>>>>
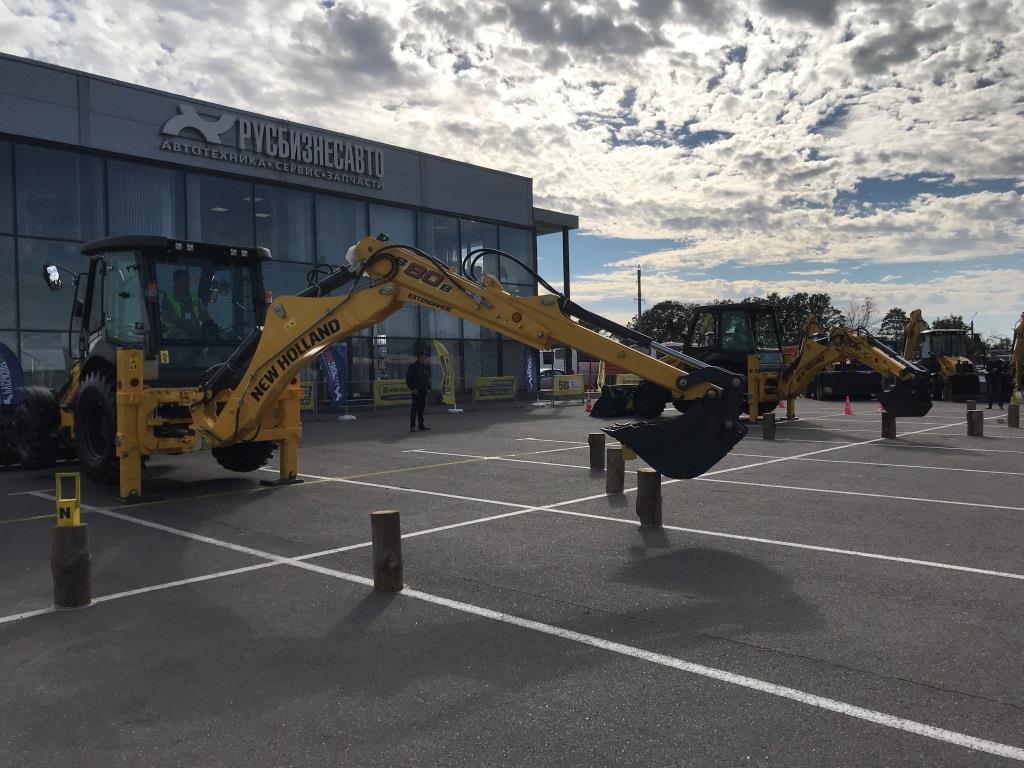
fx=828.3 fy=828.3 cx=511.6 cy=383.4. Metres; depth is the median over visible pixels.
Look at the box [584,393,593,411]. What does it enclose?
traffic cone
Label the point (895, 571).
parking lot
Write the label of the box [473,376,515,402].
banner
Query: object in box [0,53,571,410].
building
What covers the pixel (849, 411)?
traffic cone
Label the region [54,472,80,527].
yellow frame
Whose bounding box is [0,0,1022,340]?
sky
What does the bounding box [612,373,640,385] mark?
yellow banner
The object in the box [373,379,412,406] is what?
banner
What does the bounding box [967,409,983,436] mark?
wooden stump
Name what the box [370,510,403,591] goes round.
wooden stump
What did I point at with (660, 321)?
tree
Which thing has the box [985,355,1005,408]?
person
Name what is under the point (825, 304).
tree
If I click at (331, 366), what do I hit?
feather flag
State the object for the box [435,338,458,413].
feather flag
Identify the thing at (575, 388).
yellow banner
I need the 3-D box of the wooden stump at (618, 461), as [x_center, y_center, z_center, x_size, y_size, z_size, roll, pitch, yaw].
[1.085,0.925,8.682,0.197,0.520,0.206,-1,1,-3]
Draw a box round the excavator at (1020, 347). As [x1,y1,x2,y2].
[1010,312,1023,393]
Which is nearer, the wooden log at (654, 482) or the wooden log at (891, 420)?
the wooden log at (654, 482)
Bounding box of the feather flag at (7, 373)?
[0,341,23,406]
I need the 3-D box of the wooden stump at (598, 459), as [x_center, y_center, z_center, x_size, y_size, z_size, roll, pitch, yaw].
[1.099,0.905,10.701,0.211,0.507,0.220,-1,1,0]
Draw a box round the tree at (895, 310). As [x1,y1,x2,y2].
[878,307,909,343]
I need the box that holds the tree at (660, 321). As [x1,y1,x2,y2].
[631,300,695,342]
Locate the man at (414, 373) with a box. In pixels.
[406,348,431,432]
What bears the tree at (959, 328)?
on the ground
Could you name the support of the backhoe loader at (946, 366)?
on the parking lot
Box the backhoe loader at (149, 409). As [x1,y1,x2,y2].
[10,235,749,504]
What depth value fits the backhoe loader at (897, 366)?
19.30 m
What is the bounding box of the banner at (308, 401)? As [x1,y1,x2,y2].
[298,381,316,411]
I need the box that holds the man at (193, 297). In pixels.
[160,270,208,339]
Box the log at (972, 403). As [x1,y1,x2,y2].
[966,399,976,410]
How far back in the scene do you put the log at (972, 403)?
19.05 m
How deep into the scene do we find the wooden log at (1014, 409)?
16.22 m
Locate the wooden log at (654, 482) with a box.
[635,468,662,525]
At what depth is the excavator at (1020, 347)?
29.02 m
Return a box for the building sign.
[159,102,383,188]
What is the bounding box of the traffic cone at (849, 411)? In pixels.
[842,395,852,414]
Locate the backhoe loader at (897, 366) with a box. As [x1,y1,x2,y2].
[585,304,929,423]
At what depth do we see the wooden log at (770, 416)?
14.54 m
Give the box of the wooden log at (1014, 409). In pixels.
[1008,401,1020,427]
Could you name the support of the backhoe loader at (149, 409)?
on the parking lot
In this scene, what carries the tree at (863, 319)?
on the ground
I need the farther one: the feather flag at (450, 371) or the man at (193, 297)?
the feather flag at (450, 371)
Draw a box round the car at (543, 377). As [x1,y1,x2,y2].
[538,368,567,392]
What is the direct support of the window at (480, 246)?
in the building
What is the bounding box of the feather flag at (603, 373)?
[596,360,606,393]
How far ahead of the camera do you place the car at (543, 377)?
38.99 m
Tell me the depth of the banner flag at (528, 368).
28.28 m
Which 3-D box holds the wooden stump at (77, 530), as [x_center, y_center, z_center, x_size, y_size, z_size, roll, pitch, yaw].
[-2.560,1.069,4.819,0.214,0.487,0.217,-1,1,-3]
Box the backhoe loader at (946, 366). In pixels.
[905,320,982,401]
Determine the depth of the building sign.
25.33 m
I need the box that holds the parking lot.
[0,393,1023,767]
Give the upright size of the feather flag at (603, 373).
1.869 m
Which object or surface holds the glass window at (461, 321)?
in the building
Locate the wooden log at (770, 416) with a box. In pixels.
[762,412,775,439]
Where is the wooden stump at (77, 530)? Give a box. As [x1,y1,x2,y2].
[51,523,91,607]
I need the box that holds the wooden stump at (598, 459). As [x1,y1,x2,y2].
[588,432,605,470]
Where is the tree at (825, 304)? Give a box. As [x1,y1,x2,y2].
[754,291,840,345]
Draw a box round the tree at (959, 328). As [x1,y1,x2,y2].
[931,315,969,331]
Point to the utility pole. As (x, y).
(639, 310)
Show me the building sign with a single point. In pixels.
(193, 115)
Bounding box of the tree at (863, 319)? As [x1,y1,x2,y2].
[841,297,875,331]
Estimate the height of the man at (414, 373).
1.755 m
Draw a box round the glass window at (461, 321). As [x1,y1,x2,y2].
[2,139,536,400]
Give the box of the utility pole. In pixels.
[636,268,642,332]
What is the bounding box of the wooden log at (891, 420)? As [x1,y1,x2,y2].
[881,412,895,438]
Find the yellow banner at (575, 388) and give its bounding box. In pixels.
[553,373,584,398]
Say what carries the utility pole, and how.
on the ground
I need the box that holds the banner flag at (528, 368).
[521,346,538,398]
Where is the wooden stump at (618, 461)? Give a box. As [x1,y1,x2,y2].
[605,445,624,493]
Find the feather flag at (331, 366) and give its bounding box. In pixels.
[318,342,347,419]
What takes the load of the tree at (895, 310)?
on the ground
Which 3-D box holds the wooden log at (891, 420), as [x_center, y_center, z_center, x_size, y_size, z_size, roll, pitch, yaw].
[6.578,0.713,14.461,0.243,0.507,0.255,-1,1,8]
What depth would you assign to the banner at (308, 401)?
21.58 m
<<<<
_TASK_: Leave the pictures aside and give every entry above again word for word.

_SOLVED EXERCISE_:
fx=828.3 fy=828.3 cx=511.6 cy=383.4. Metres; depth is the median over visible pixels.
Look at the box [584,393,593,411]. What does it enclose?
traffic cone
Label the point (895, 571).
parking lot
Write the label of the box [473,376,515,402].
banner
Query: object in box [0,53,571,410].
building
What covers the pixel (849, 411)?
traffic cone
Label the region [54,472,80,527].
yellow frame
Whose bounding box is [0,0,1022,340]?
sky
What does the bounding box [612,373,640,385] mark?
yellow banner
The object in the box [373,379,412,406] is what?
banner
What does the bounding box [967,409,983,436] mark?
wooden stump
Name what the box [370,510,403,591] goes round.
wooden stump
What did I point at with (660, 321)?
tree
Which thing has the box [985,355,1005,408]?
person
Name what is under the point (825, 304).
tree
If I click at (331, 366), what do I hit?
feather flag
State the object for the box [435,338,458,413].
feather flag
Identify the thing at (575, 388).
yellow banner
I need the 3-D box of the wooden stump at (618, 461), as [x_center, y_center, z_center, x_size, y_size, z_size, roll, pitch, yaw].
[1.085,0.925,8.682,0.197,0.520,0.206,-1,1,-3]
Draw a box round the excavator at (1020, 347). As [x1,y1,x2,y2].
[1010,312,1023,393]
Which is nearer, the wooden log at (654, 482) or the wooden log at (891, 420)?
the wooden log at (654, 482)
Bounding box of the feather flag at (7, 373)?
[0,341,23,406]
I need the 3-D box of the wooden stump at (598, 459), as [x_center, y_center, z_center, x_size, y_size, z_size, roll, pitch, yaw].
[1.099,0.905,10.701,0.211,0.507,0.220,-1,1,0]
Draw a box round the tree at (895, 310). As [x1,y1,x2,y2].
[878,307,909,343]
I need the box that holds the tree at (660, 321). As [x1,y1,x2,y2].
[631,300,695,342]
Locate the man at (414, 373) with a box. In pixels.
[406,348,431,432]
What bears the tree at (959, 328)?
on the ground
Could you name the support of the backhoe loader at (946, 366)?
on the parking lot
Box the backhoe loader at (149, 409). As [x1,y1,x2,y2].
[10,235,749,504]
What depth value fits the backhoe loader at (897, 366)?
19.30 m
What is the bounding box of the banner at (308, 401)? As [x1,y1,x2,y2].
[298,381,316,411]
I need the box that holds the man at (193, 297). In pixels.
[160,270,208,339]
Box the log at (972, 403). As [x1,y1,x2,y2].
[966,399,976,410]
How far back in the scene do you put the log at (972, 403)?
19.05 m
How deep into the scene do we find the wooden log at (1014, 409)?
16.22 m
Locate the wooden log at (654, 482) with a box.
[635,468,662,525]
At what depth is the excavator at (1020, 347)?
29.02 m
Return a box for the building sign.
[159,102,383,188]
What is the bounding box of the traffic cone at (849, 411)? In pixels.
[842,395,852,414]
Locate the backhoe loader at (897, 366) with a box. As [x1,y1,x2,y2].
[585,304,929,423]
At what depth do we see the wooden log at (770, 416)?
14.54 m
Give the box of the wooden log at (1014, 409). In pixels.
[1008,401,1020,427]
Could you name the support of the backhoe loader at (149, 409)?
on the parking lot
In this scene, what carries the tree at (863, 319)?
on the ground
I need the farther one: the feather flag at (450, 371) or the man at (193, 297)?
the feather flag at (450, 371)
Draw a box round the car at (543, 377). As [x1,y1,x2,y2].
[538,368,567,392]
What is the direct support of the window at (480, 246)?
in the building
What is the bounding box of the feather flag at (603, 373)?
[596,360,606,393]
How far ahead of the camera do you place the car at (543, 377)?
38.99 m
Tell me the depth of the banner flag at (528, 368).
28.28 m
Which 3-D box holds the wooden stump at (77, 530), as [x_center, y_center, z_center, x_size, y_size, z_size, roll, pitch, yaw].
[-2.560,1.069,4.819,0.214,0.487,0.217,-1,1,-3]
Box the backhoe loader at (946, 366). In pixels.
[905,320,982,401]
Determine the depth of the building sign.
25.33 m
I need the box that holds the parking lot.
[0,393,1023,767]
Give the upright size of the feather flag at (603, 373).
1.869 m
Which object or surface holds the glass window at (461, 321)?
in the building
Locate the wooden log at (770, 416) with a box. In pixels.
[762,412,775,439]
Where is the wooden stump at (77, 530)? Give a box. As [x1,y1,x2,y2].
[51,523,91,607]
I need the box that holds the wooden stump at (598, 459). As [x1,y1,x2,y2].
[588,432,605,470]
Where is the tree at (825, 304)? Give a box. As [x1,y1,x2,y2].
[754,291,840,345]
Draw a box round the tree at (959, 328). As [x1,y1,x2,y2].
[931,315,969,331]
Point to the utility pole. As (x, y).
(639, 310)
Show me the building sign with a single point. In pixels.
(193, 115)
Bounding box of the tree at (863, 319)? As [x1,y1,x2,y2].
[841,297,875,331]
Estimate the height of the man at (414, 373).
1.755 m
Draw a box round the glass window at (461, 321). As [x1,y1,x2,y2].
[2,139,536,400]
Give the box of the utility pole. In pixels.
[636,268,642,332]
What is the bounding box of the wooden log at (891, 420)? As [x1,y1,x2,y2].
[881,412,895,438]
Find the yellow banner at (575, 388) and give its bounding box. In pixels.
[553,373,584,398]
Say what carries the utility pole, and how.
on the ground
I need the box that holds the banner flag at (528, 368).
[521,346,538,398]
Where is the wooden stump at (618, 461)? Give a box. As [x1,y1,x2,y2].
[605,445,624,493]
Find the feather flag at (331, 366) and give its bounding box. In pixels.
[318,342,347,419]
What takes the load of the tree at (895, 310)?
on the ground
Which 3-D box holds the wooden log at (891, 420), as [x_center, y_center, z_center, x_size, y_size, z_size, roll, pitch, yaw].
[6.578,0.713,14.461,0.243,0.507,0.255,-1,1,8]
What depth would you assign to the banner at (308, 401)?
21.58 m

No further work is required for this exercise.